Manhattan-based Energy Services Company Will Hit Reset on Stressed Solar Investments
NEW YORK, NY (October 21, 2013) — GP Renewables & Trading (www.gprenew.com), a multifaceted energy services company, today announced its plan to acquire up to $15 million in operating commercial solar photovoltaic projects from system owners who took advantage of the 1603 Payments for Specified Energy Property in Lieu of Tax Credits before its expiration at the end of 2011. Its focus is projects in New Jersey and Maryland where the owners are struggling to recoup their investment.
“There are thousands of system owners in New Jersey and Maryland who have been negatively impacted by sharp SREC price declines and are now caught up managing complex activities to maintain the value of their investment,” said Gabriel Phillips, CEO of GP Renewables & Trading. “GP Renewables will purchase these commercial-scale solar projects, specifically in New Jersey and Maryland.”

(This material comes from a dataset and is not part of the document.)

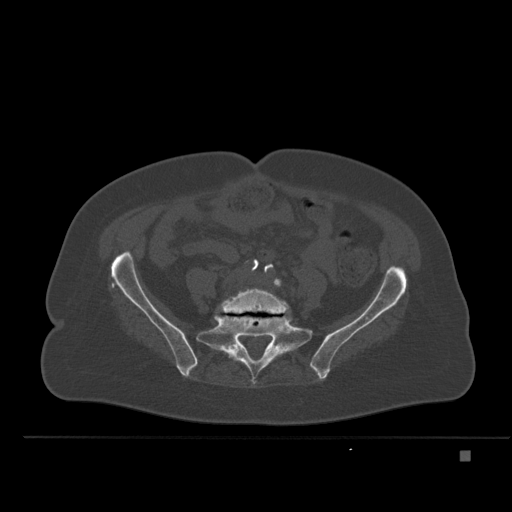
CT including the spine, one axial slice. Position 152 of 477 along the scan axis. Bone window (W 1800 / L 400 HU). 512 × 512 image matrix, field of view 422 × 422 mm. Female patient, age 74 years. From the clinical record (not read from this slice): primary cancer: colon.
Structures marked on this image (semi-automatically segmented with operator editing):
- L5 vertebra: bounding box (x1, y1, x2, y2) in pixels: (217, 278, 290, 353)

An incentives system, the Solar Renewable Energy Credit (SREC) program, helped encouraged thousands of solar installations in New Jersey and Maryland. Now, both states are experiencing a slowdown in SREC-related projects, and existing system owners are finding themselves below earlier levels of profitability.
At the time they were introduced, the high value of SRECs was driven by aggressive state and local policy measures and penalty prices intended to spur solar development. In its earlier days, the program caused what many now refer to as the “solar gold rush.”
“Faulty assumptions led many installers and investors to ignore the need for hedging their investments with SREC futures contracts,” added Phillips. “Projects were built predicated on 3 – 4 year payoffs, but the new reality is a 10 – 15 year period.”
GP Renewables & Trading will acquire the investors’ equipment and sell the power back to the investor at a discounted rate through a Power Purchase Agreement. This allows current owners to recover an upfront payment on their solar investments along with locking in a discounted power price into the 10 to 20 year horizon.
The purchase plan, however, constitutes a limited window for system owners. The federal 50% bonus depreciation for renewables under the “Modified Accelerated Cost Recovery System” in the Internal Revenue code is set to expire at the end of the year, at which point the value of purchasing a solar installation is likely to drop. At that point, according to Phillips, GP Renewables & Trading may not be able to offer as favorable prices to system owners.